The Texas Supreme Court has addressed the competence of a lay jury, without the guidance of an expert in the field, to evaluate technical medical evidence and to apply that evidence in resolving a fact issue in the case. In a medical malpractice action, unless the mode of treatment "is a matter of common knowledge or is within the experience of the layman, expert testimony will be required to meet this burden of proof." This well established rule continues to govern cases in which a lay jury is required to link technical and specialized evidence, outside their experience, to a fact issue. A lay jury cannot be expected to evaluate this evidence and make an informed decision regarding proof of any link between the evidence and the fact issue without the assistance of an expert in that technical or specialized field.

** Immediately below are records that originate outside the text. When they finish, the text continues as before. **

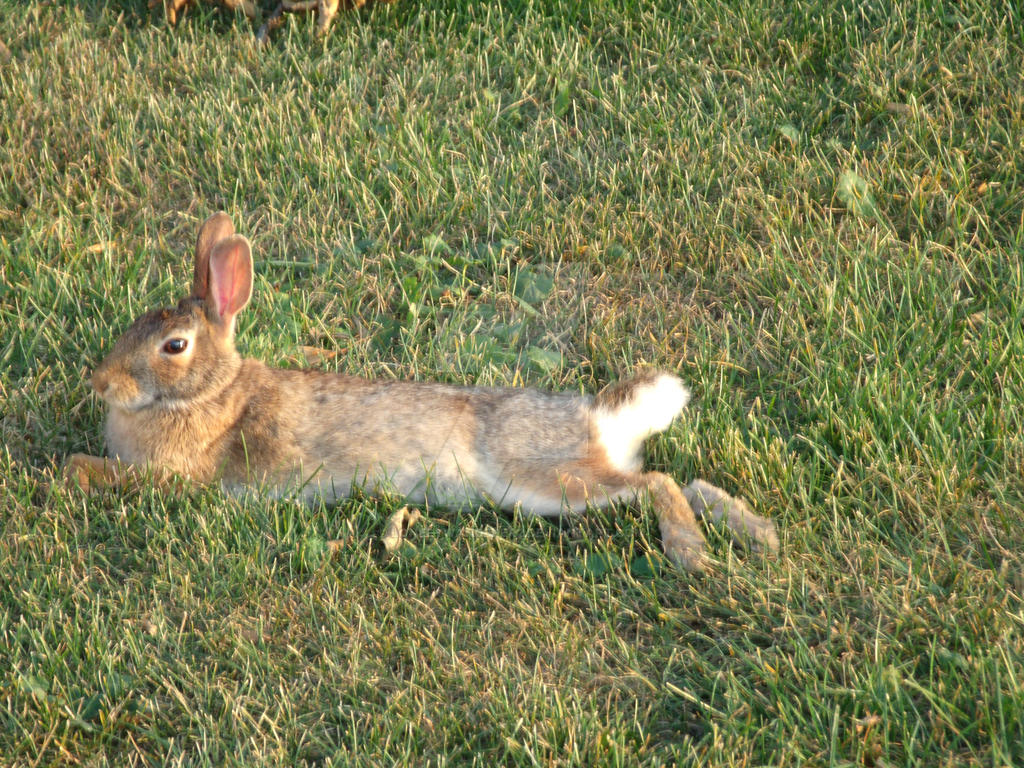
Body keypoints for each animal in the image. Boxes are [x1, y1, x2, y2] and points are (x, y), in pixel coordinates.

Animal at [65, 212, 779, 572]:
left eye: (173, 346)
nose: (100, 381)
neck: (210, 391)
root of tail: (600, 419)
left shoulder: (174, 477)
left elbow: (88, 469)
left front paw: (67, 474)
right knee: (682, 481)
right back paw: (758, 533)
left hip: (540, 478)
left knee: (658, 482)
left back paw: (690, 553)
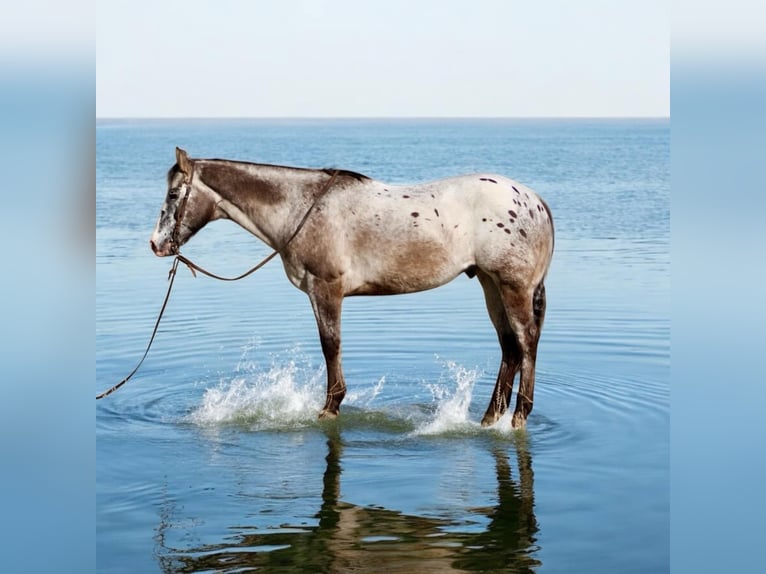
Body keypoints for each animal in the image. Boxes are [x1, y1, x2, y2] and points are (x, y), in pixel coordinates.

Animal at [150, 148, 554, 429]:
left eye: (173, 196)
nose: (157, 244)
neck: (302, 208)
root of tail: (534, 200)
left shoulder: (326, 288)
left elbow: (330, 345)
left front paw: (331, 407)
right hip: (490, 283)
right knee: (509, 346)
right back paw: (490, 418)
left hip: (513, 287)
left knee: (526, 341)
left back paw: (519, 416)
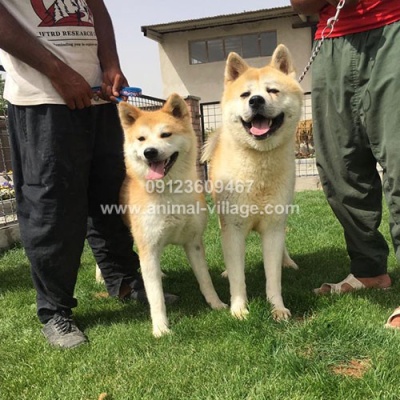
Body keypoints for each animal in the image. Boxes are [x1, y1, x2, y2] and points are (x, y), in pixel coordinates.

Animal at [117, 94, 227, 338]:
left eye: (165, 134)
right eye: (141, 138)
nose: (149, 152)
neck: (169, 193)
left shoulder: (193, 242)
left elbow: (205, 279)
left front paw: (216, 304)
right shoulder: (148, 246)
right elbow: (155, 296)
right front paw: (160, 328)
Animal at [203, 45, 304, 320]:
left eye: (273, 90)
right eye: (245, 94)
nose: (256, 101)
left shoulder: (273, 227)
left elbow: (273, 278)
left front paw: (277, 308)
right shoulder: (234, 227)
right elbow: (238, 277)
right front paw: (239, 309)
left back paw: (288, 261)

The documents that comprise defendant's exhibit number two do not, on their face, establish a connection between Appellant's mental condition and the voluntariness of her confession to LeNoir. The fact that Appellant was undergoing treatment for certain psychiatric conditions at times prior to and subsequent to her confession is not sufficient, in and of itself, to show that Appellant was unable to make a knowing and voluntary waiver of her rights. Nor is it conclusive on the issue of whether Appellant was subjected to undue coercion as a result of her mental state. In the absence of an expert witness to assist the jury in understanding the 149 pages of medical documentation that Appellant sought to place before them, and to link the information contained in those documents to the issue of whether Appellant's confession was voluntarily made, admission of the records would have created an impermissible danger of misleading the jury and confusing the issues. We, therefore, conclude that the trial court acted well within its discretion in excluding the records from evidence. Consequently, we overrule Appellant's sole point.
CONCLUSION
Having overruled Appellant's only point on appeal, we affirm the trial court's judgment.